What to work on » Output the complete listing exactly, please, and keep the pictures out of it.

Stored data »
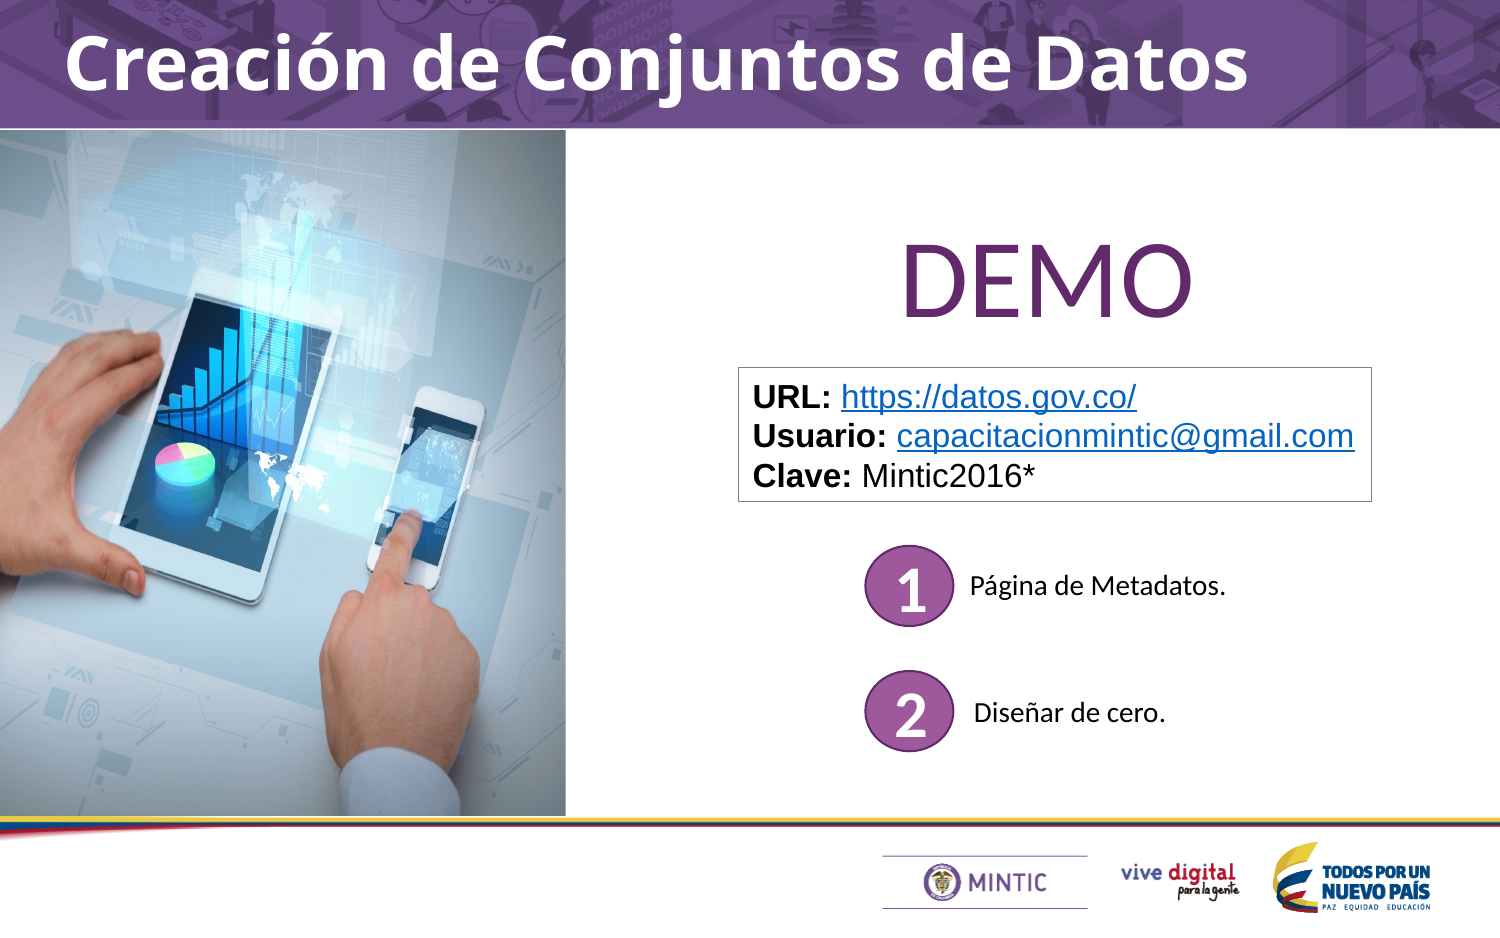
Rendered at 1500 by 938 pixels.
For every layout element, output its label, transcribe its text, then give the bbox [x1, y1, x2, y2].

text_box URL: https://datos.gov.co/ Usuario: capacitacionmintic@gmail.com Clave: Mintic2016* [738, 367, 1372, 502]
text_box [865, 538, 954, 635]
text_box Página de Metadatos. [955, 559, 1242, 610]
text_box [865, 663, 954, 760]
picture [0, 0, 1500, 938]
text_box Diseñar de cero. [959, 685, 1182, 736]
text_box DEMO [884, 197, 1210, 348]
text_box Creación de Conjuntos de Datos [49, 32, 1293, 111]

Solution »
Rendered at 1500 by 938 pixels.
For every layout element, output its label, transcribe its text, then give the bbox [x1, y1, x2, y2].

text_box URL: https://datos.gov.co/ Usuario: capacitacionmintic@gmail.com Clave: Mintic2016* [738, 367, 1372, 502]
text_box [865, 538, 954, 635]
text_box Página de Metadatos. [955, 559, 1242, 610]
text_box [865, 663, 954, 760]
picture [0, 0, 1500, 938]
text_box Diseñar de cero. [959, 685, 1182, 736]
text_box DEMO [884, 197, 1210, 348]
text_box Creación de Conjuntos de Datos [49, 32, 1293, 111]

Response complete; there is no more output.